-- MATERIAL PROVIDED --
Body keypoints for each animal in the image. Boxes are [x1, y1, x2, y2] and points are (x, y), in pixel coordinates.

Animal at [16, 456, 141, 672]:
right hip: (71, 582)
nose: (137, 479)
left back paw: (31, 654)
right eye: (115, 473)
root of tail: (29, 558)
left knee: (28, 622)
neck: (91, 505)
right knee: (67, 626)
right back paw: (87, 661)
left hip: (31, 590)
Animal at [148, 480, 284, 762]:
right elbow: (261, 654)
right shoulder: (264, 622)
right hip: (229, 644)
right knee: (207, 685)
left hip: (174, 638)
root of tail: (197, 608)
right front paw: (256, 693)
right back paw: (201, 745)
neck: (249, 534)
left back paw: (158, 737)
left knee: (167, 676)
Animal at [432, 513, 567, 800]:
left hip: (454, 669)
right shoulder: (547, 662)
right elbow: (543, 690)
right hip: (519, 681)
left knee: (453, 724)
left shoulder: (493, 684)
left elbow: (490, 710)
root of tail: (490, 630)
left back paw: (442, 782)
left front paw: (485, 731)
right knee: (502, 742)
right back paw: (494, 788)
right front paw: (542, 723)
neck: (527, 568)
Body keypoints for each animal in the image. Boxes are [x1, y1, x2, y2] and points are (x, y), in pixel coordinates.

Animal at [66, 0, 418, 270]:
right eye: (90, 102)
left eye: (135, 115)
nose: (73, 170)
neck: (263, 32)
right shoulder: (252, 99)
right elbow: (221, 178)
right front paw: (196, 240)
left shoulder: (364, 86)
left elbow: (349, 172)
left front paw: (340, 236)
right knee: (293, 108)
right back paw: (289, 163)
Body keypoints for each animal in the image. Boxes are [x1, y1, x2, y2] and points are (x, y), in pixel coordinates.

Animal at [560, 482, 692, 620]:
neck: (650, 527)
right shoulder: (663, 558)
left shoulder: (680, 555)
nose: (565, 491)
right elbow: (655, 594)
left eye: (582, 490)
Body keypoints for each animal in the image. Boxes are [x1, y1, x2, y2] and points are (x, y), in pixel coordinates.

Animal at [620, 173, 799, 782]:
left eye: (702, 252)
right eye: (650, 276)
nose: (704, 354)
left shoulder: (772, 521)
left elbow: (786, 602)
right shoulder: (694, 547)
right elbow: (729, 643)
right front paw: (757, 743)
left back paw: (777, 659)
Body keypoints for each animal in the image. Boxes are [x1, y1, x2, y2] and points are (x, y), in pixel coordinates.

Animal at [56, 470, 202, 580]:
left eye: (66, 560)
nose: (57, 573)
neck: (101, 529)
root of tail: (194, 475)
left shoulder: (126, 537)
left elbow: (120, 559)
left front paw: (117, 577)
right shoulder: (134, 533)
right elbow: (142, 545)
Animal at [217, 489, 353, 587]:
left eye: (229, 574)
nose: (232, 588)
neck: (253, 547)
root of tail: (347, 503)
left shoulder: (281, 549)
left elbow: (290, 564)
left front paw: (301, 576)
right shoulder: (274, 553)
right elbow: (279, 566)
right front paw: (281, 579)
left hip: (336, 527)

---

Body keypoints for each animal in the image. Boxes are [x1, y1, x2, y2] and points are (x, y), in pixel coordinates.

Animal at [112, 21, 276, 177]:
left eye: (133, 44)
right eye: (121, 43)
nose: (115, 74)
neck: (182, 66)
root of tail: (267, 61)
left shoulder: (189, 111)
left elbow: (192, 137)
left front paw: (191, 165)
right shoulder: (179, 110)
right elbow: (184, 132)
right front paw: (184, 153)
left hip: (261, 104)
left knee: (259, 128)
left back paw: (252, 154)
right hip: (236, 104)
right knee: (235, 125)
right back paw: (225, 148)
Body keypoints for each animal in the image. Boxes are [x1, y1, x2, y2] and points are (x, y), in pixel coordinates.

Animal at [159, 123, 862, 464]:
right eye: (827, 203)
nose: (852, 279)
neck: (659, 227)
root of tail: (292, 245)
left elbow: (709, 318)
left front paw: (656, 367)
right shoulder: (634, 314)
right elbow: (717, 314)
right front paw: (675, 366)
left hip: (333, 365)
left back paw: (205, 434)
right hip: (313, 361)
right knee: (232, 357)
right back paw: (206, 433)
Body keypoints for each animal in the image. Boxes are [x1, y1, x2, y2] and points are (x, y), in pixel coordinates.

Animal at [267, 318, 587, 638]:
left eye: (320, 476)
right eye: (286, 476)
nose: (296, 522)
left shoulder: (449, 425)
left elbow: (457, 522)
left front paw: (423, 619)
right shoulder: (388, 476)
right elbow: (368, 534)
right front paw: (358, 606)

-- EXERCISE OBJECTIVE --
Set down precisely the lines above between the line holding "right front paw: (542, 723)" and the line holding "left hip: (336, 527)", inclusive, and nothing beyond them.

-- EXERCISE RESPONSE --
right front paw: (542, 723)
neck: (527, 568)
Body keypoints for each animal in the image. Boxes are [x1, y1, x2, y2] and points are (x, y), in pixel coordinates.

Animal at [66, 0, 418, 270]:
right eye: (90, 102)
left eye: (135, 115)
nose: (73, 170)
neck: (263, 32)
right shoulder: (252, 99)
right elbow: (221, 178)
right front paw: (196, 240)
left shoulder: (364, 86)
left elbow: (349, 172)
left front paw: (340, 236)
right knee: (293, 108)
right back paw: (289, 163)
Body keypoints for each animal in the image. Boxes are [x1, y1, x2, y2] and points are (x, y), in pixel coordinates.

Animal at [560, 482, 692, 620]:
neck: (650, 527)
right shoulder: (663, 558)
left shoulder: (680, 555)
nose: (565, 491)
right elbow: (655, 594)
left eye: (582, 490)
Body keypoints for each animal in the image. Boxes are [x1, y1, x2, y2] and points are (x, y), in pixel coordinates.

Animal at [620, 173, 799, 782]:
left eye: (702, 252)
right eye: (650, 276)
nose: (704, 354)
left shoulder: (772, 521)
left elbow: (786, 602)
right shoulder: (694, 547)
right elbow: (729, 643)
right front paw: (757, 743)
left back paw: (777, 659)
Body keypoints for each animal in the image. Boxes are [x1, y1, x2, y2] and points are (x, y), in pixel coordinates.

Animal at [56, 470, 202, 580]:
left eye: (66, 560)
nose: (57, 573)
neck: (101, 529)
root of tail: (194, 475)
left shoulder: (126, 537)
left elbow: (120, 559)
left front paw: (117, 577)
right shoulder: (134, 533)
right elbow: (142, 545)
Animal at [217, 489, 353, 587]:
left eye: (229, 574)
nose: (232, 588)
neck: (253, 547)
root of tail: (347, 503)
left shoulder: (281, 549)
left elbow: (290, 564)
left front paw: (301, 576)
right shoulder: (274, 553)
right elbow: (279, 566)
right front paw: (281, 579)
left hip: (336, 527)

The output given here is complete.